━━━━━ Data listing ━━━━━

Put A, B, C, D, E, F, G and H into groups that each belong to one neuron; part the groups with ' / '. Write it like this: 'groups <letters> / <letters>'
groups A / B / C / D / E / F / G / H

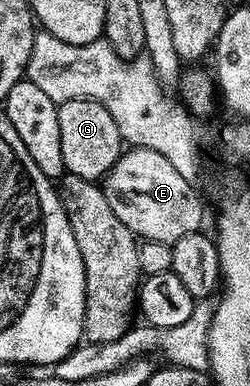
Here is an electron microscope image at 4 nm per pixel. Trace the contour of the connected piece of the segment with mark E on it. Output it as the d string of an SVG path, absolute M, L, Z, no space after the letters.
M132 146L124 149L117 164L101 182L105 200L117 212L121 224L129 228L139 240L161 240L173 243L189 232L199 230L203 222L203 202L192 182L185 180L161 152Z

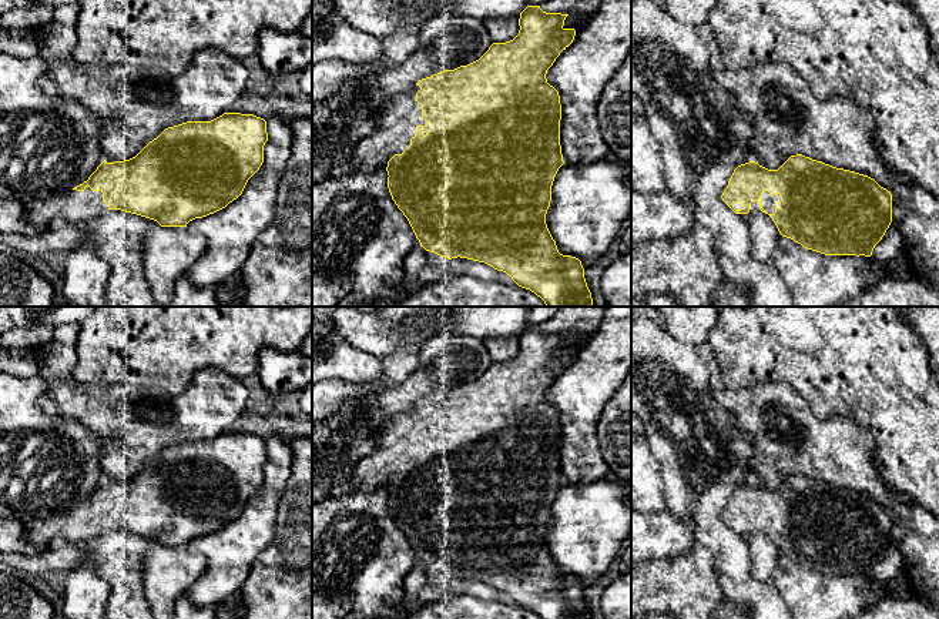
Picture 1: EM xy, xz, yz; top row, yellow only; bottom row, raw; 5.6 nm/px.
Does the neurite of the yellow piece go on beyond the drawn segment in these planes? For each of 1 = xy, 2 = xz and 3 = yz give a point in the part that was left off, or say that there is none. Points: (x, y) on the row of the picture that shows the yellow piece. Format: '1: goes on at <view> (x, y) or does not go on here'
1: goes on at xy (71, 206)
2: goes on at xz (392, 126)
3: goes on at yz (768, 203)

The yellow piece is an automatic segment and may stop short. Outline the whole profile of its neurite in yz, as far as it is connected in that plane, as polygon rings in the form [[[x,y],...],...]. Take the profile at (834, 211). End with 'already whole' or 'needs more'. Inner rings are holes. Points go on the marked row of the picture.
[[[802,154],[791,155],[778,170],[755,161],[738,165],[721,198],[738,215],[768,214],[782,237],[825,255],[871,257],[892,222],[891,191],[868,175]]] | needs more

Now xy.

━━━━━

Every entry above should be returned exactly, with no images included.

The answer:
Put A, B, C, D, E, F, G and H into groups that each belong to one neuron; part the groups with ' / '. Write it like this: 'groups <letters> / <letters>'
groups A / B / C / D / E / F / G / H

Here is an electron microscope image at 4 nm per pixel. Trace the contour of the connected piece of the segment with mark E on it. Output it as the d string of an SVG path, absolute M, L, Z, no space after the letters.
M132 146L124 149L117 164L101 182L105 200L117 212L121 224L129 228L139 240L161 240L173 243L189 232L199 230L203 222L203 202L192 182L185 180L161 152Z

Picture 1: EM xy, xz, yz; top row, yellow only; bottom row, raw; 5.6 nm/px.
Does the neurite of the yellow piece go on beyond the drawn segment in these planes? For each of 1 = xy, 2 = xz and 3 = yz give a point in the part that was left off, or say that there is none. Points: (x, y) on the row of the picture that shows the yellow piece. Format: '1: goes on at <view> (x, y) or does not go on here'
1: goes on at xy (71, 206)
2: goes on at xz (392, 126)
3: goes on at yz (768, 203)

The yellow piece is an automatic segment and may stop short. Outline the whole profile of its neurite in yz, as far as it is connected in that plane, as polygon rings in the form [[[x,y],...],...]. Take the profile at (834, 211). End with 'already whole' or 'needs more'. Inner rings are holes. Points go on the marked row of the picture.
[[[802,154],[791,155],[778,170],[755,161],[738,165],[721,198],[738,215],[768,214],[782,237],[825,255],[871,257],[892,222],[891,191],[868,175]]] | needs more

Now xy.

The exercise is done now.